> **What the exercise asks**
Extend the grain futures market report on corn, soybeans and wheat by writing the text that comes after its last sentence.

> **Quoted passage**
Funds Remain Short Corn
At the close Thursday, the May corn futures finished ¼¢ higher at $3.58½. July futures were also ¼¢ higher at $3.67¼¢.
May soybean futures ended 1½¢ higher at $8.80½. July soybean futures were up by 1¾¢ at $8.94¼.
May wheat futures were 2¾¢ lower at $4.44¼.
May soymeal futures were 70¢ a short ton lower at $303.20. May soy oil futures ended 34¢ higher at $28.80 per pound.
In the outside markets, the NYMEX crude oil market is $0.17 higher, the U.S. dollar is lower, and the Dow Jones Industrials are 137 points higher.
Mike North, president of Commodity Risk Management Group, saw several reasons for little movement in ag commodity prices.
“We are attempting to balance the lingering effects of no deal with China and a growing story of the ASF [African swine fever] effect on soy demand with the technical support found as prices touch the bottom of the trend channel in soybeans,” North says.

> **Raw data**
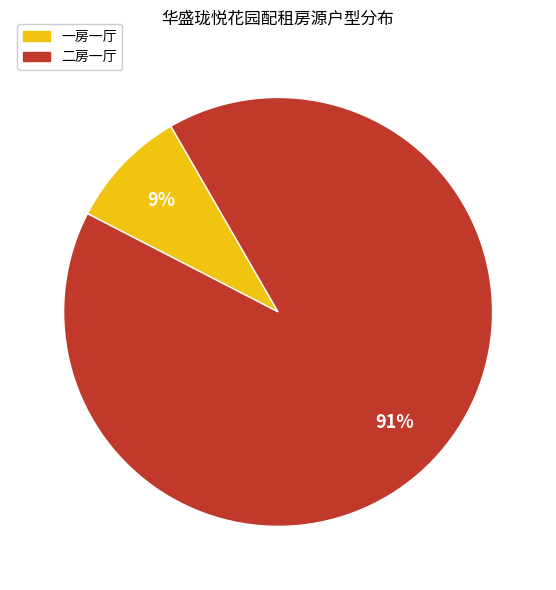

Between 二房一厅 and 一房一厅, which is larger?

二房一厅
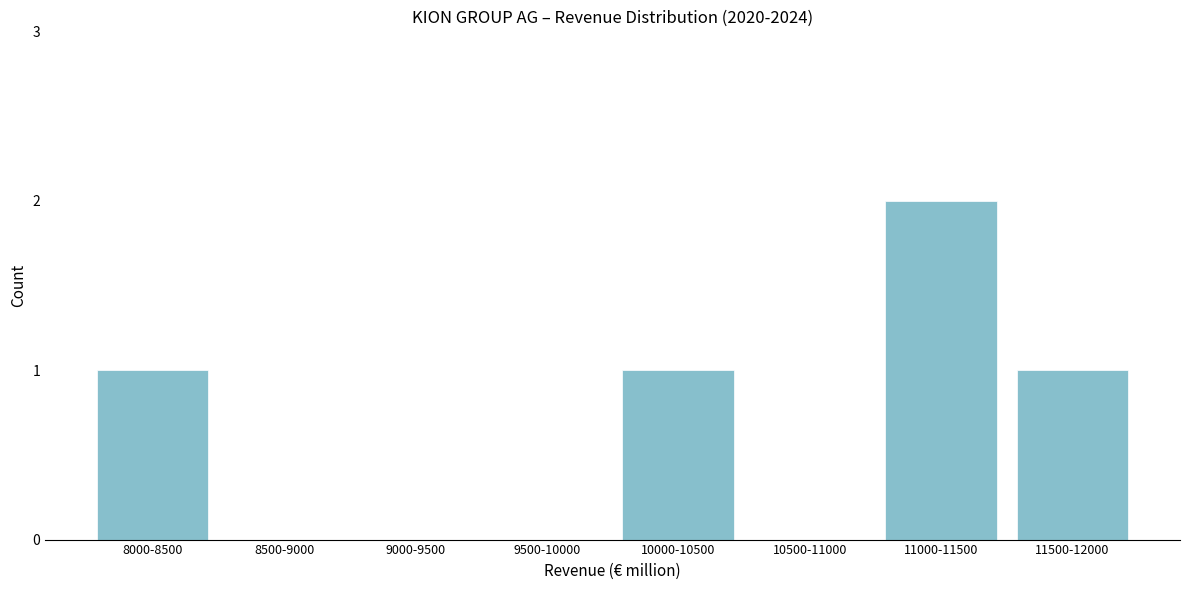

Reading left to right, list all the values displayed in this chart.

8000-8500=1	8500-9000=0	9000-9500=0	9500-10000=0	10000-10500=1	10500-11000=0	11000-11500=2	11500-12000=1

> **Expected answer**
“On corn, prices received slightly helpful ethanol grind numbers but have been on the defensive as the fund community has continued to add to their record short position,” he says. “Exports were a nonstarter by way of helping the markets on any run higher. However, corn, wheat, and soybean meal all exceeded the markets’ expectations.”
At midsession Thursday, the May corn futures are 1¢ lower at $3.57¼. July futures are 1¢ lower at $3.66.
May soybean futures are ¾¢ lower at $8.79¾. July soybean futures are down by ¾¢ at $8.93¼.
May wheat futures are 5¾¢ lower at $4.41¼.
May soymeal futures are $0.70 a short ton lower at $303.20. May soy oil futures are 18¢ higher at $28.64 per pound.
In the outside markets, the NYMEX crude oil market is $0.10 lower, the U.S. dollar is higher, and the Dow Jones Industrials are 98 points higher.
So far today, lack of major economic news is leaving futures markets little changed.
According to grain analyst Jason Roose of U.S. Commodities, “Grains continue to trade in a sideways downtrend with position trading in a short holiday trade week. The strong U.S. dollar, routine exports, and no real concern with planting continues to be an anchor on any rallies.Trade talks between the U.S. and China the next few weeks will have to be the dominant news item.”
In early trading Thursday, the May corn futures are ¼¢ higher at $3.58½. July futures are unchanged at $3.67.
May soybean futures are ¼¢ lower at $8.78¾. July soybean futures are down by ¼¢ at $8.92¼.
May wheat futures are 1¾¢ lower at $4.45¼.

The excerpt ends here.